==== Data

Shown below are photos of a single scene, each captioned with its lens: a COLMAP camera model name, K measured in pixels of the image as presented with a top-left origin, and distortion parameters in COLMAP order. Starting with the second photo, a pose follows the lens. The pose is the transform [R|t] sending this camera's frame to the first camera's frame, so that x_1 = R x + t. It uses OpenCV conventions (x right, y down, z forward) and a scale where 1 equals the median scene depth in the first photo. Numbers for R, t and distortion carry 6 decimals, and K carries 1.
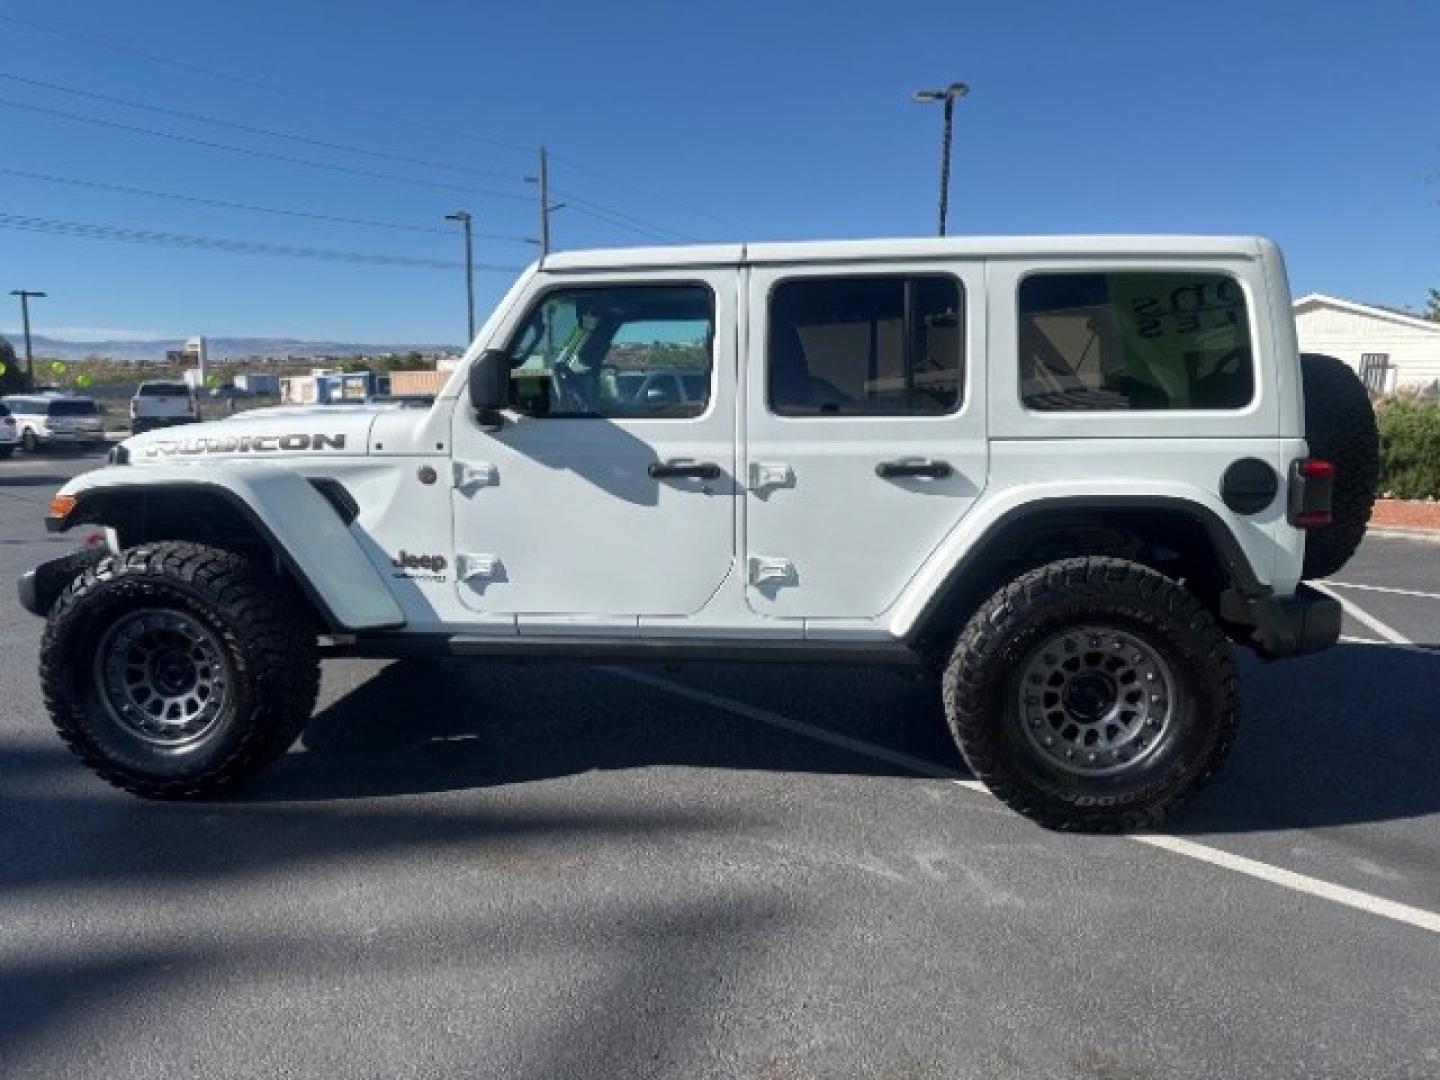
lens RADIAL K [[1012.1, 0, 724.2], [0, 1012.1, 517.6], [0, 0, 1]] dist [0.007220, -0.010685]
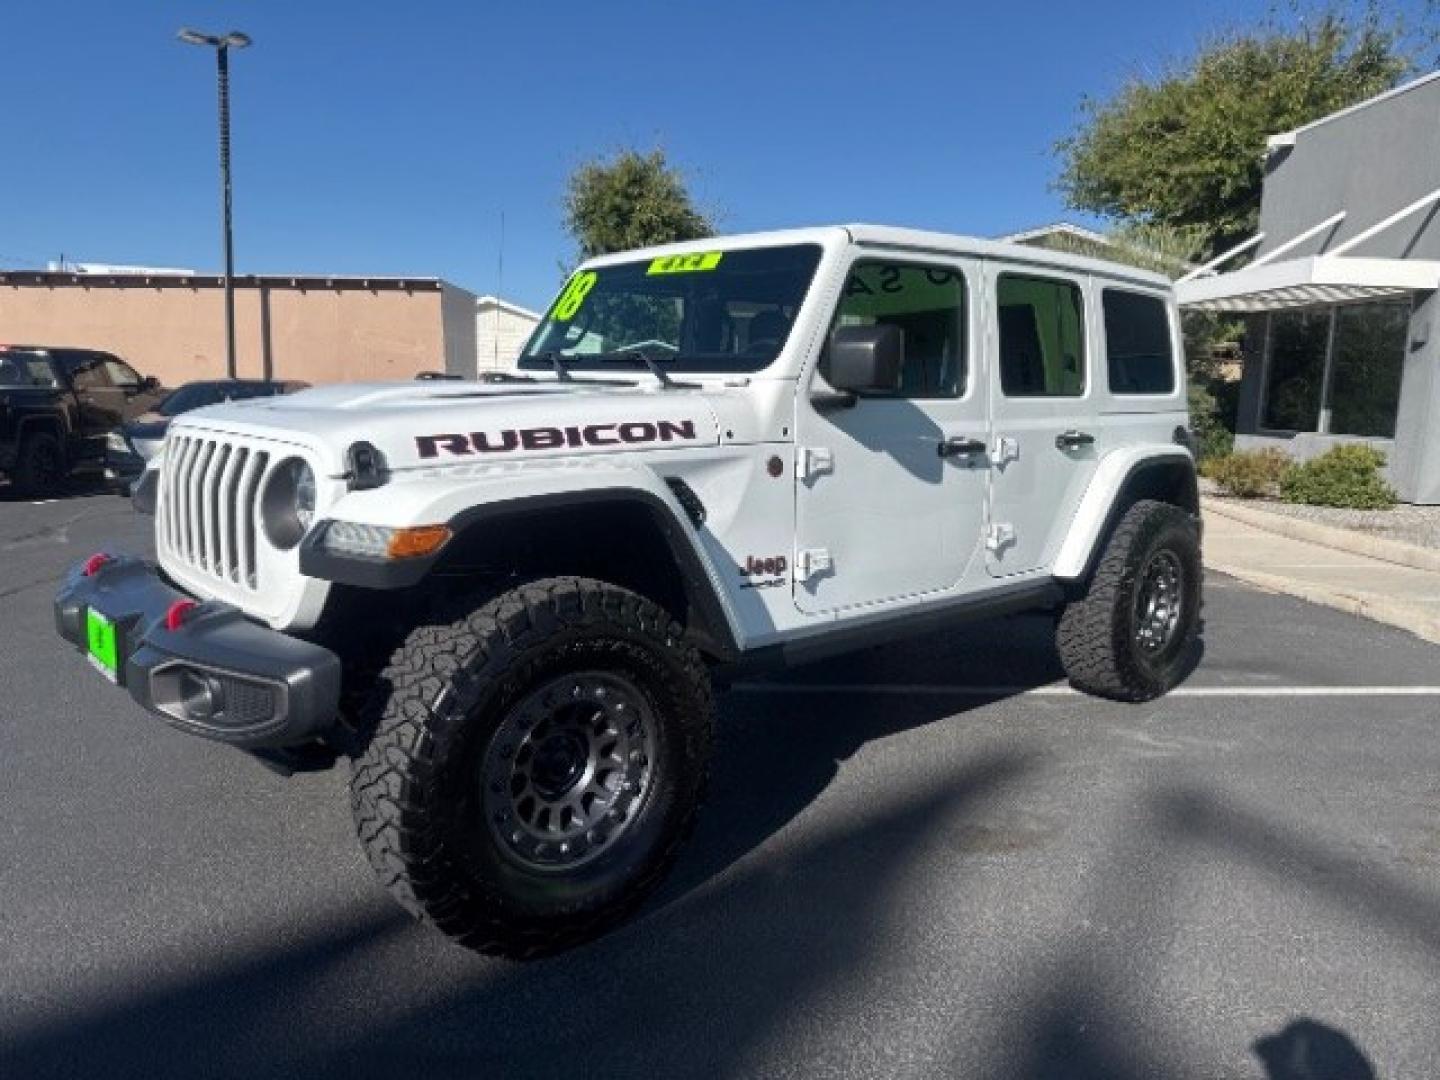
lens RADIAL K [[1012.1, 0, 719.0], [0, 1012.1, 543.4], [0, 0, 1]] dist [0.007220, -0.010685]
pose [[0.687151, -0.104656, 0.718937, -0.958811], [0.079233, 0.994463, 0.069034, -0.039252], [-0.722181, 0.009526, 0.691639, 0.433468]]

========
==== Data

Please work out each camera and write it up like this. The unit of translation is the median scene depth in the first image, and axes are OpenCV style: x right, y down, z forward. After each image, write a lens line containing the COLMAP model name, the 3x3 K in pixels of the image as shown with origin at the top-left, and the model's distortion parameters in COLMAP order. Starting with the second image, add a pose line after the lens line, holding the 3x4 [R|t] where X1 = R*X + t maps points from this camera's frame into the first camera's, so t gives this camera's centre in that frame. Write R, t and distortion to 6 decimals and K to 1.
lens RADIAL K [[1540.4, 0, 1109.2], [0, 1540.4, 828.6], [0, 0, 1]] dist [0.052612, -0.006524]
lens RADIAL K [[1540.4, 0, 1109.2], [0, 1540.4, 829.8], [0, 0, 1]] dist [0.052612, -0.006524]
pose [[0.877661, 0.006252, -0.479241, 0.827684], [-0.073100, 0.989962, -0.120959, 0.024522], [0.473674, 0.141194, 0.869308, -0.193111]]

========

Exercise objective. Repeat the stretch from the line containing "Please work out" through the line containing "0.141194, 0.869308, -0.193111]]", switching "median" to "average" and leaving everything else unchanged.

Exercise output.
Please work out each camera and write it up like this. The unit of translation is the average scene depth in the first image, and axes are OpenCV style: x right, y down, z forward. After each image, write a lens line containing the COLMAP model name, the 3x3 K in pixels of the image as shown with origin at the top-left, and the model's distortion parameters in COLMAP order. Starting with the second image, add a pose line after the lens line, holding the 3x4 [R|t] where X1 = R*X + t maps points from this camera's frame into the first camera's, so t gives this camera's centre in that frame. Write R, t and distortion to 6 decimals and K to 1.
lens RADIAL K [[1540.4, 0, 1109.2], [0, 1540.4, 828.6], [0, 0, 1]] dist [0.052612, -0.006524]
lens RADIAL K [[1540.4, 0, 1109.2], [0, 1540.4, 829.8], [0, 0, 1]] dist [0.052612, -0.006524]
pose [[0.877661, 0.006252, -0.479241, 0.827684], [-0.073100, 0.989962, -0.120959, 0.024522], [0.473674, 0.141194, 0.869308, -0.193111]]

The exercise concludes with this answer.